Background literature on practice testing and spacing

The capture-to-practice loop is informed by two well-studied ideas from the cognitive psychology literature on learning: retrieval practice (also called the testing effect) and distributed practice (also called spacing). These are not Appreso findings. Appreso has not run its own published trials and makes no claim that using Appreso will improve memory by any specific amount for any specific person. The references below are linked so readers can read the original papers and judge the scope of the evidence for themselves. For any passage below shown in quotation marks, the source text governs; if the link and the quotation disagree, trust the link.

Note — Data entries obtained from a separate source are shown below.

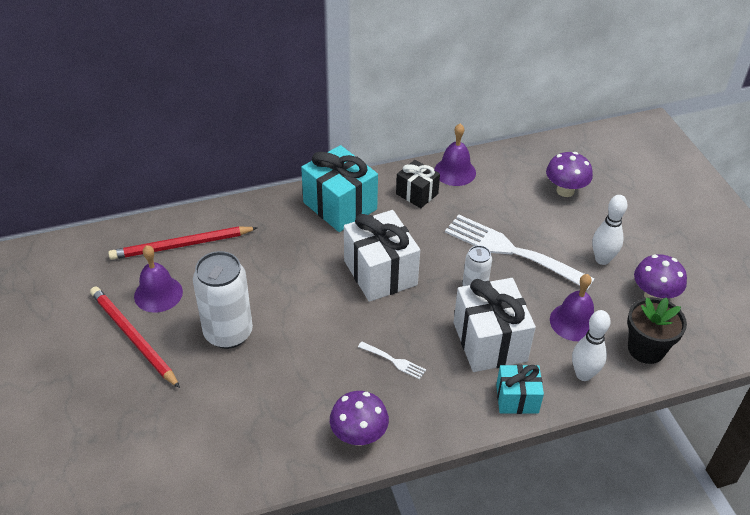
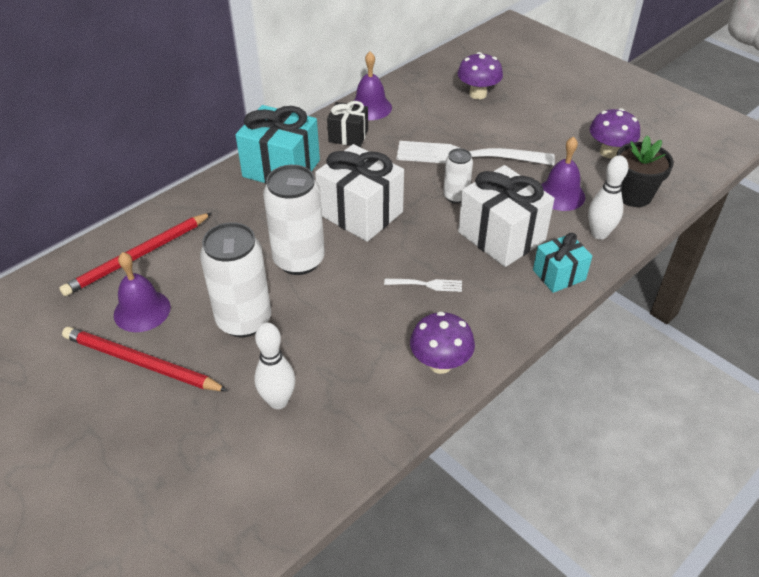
camera: 25 degrees left, 0 degrees up
(302, 297) = (299, 260): none -> white can
(602, 259) = (547, 138): white bowling pin -> white bowling pin (278, 401)

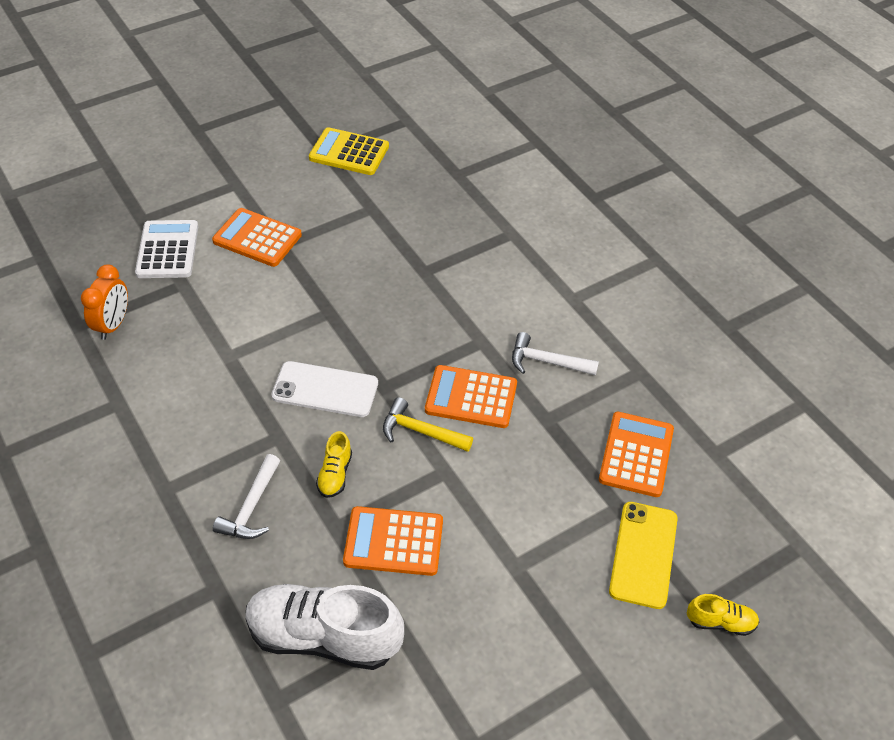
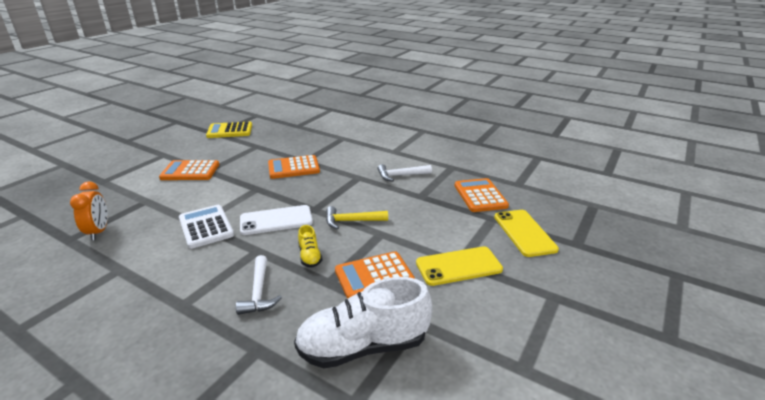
camera: 25 degrees left, 20 degrees down
(168, 250) = (128, 189): white calculator -> white calculator (206, 227)
(471, 397) = (370, 199): orange calculator -> orange calculator (293, 168)
(508, 572) = (458, 266): none -> yellow phone
(720, 622) = (592, 247): yellow shoe -> none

  1. Roediger HL, Karpicke JD. Test-enhanced learning: taking memory tests improves long-term retention. Psychological Science. 2006;17(3):249–255. doi:10.1111/j.1467-9280.2006.01693.x.Opening sentence of the paper’s published abstract, quoted verbatim: “Taking a memory test not only assesses what one knows, but also enhances later retention, a phenomenon known as the testing effect.” The experiments in this paper used university students reading prose passages, with retention tested at 5 minutes, 2 days, and 1 week. The paper itself is the authoritative source for what the experiments did and did not show; generalisation to other materials, populations, and timing is not established by this single paper.
  2. Dunlosky J, Rawson KA, Marsh EJ, Nathan MJ, Willingham DT. Improving students’ learning with effective learning techniques: promising directions from cognitive and educational psychology. Psychological Science in the Public Interest. 2013;14(1):4–58. doi:10.1177/1529100612453266.Paraphrase of the paper’s overall assessments: this 2013 review evaluates ten learning techniques and rates each as high, moderate, or low utility based on the available evidence at the time of writing. Practice testing and distributed practice receive high utility ratings. The paper discusses boundary conditions across learning conditions, learner characteristics, materials, criterion tasks, educational contexts, and implementation demands. Readers should treat the linked article as the authoritative text; a short summary cannot substitute for the full review.
  3. Cepeda NJ, Pashler H, Vul E, Wixted JT, Rohrer D. Distributed practice in verbal recall tasks: a review and quantitative synthesis. Psychological Bulletin. 2006;132(3):354–380. doi:10.1037/0033-2909.132.3.354.Paraphrase: this review and quantitative synthesis, also describable as a meta-analysis, examined distributed-practice effects across verbal-recall experiments. Across included studies, spaced presentations generally produced better final-test recall than massed presentations, and the best-performing spacing gap depended on the retention interval. The evidence base was concentrated in verbal memory tasks and included many short retention intervals. Specific magnitudes, ranges, and boundary conditions are described in the linked paper and are not reproduced here.

Appreso uses product features inspired by the general ideas of asking questions and spacing them over time. It has not established that Appreso reproduces the outcomes reported in these papers, does not replicate their experimental conditions, and does not claim their effect sizes apply to Appreso users.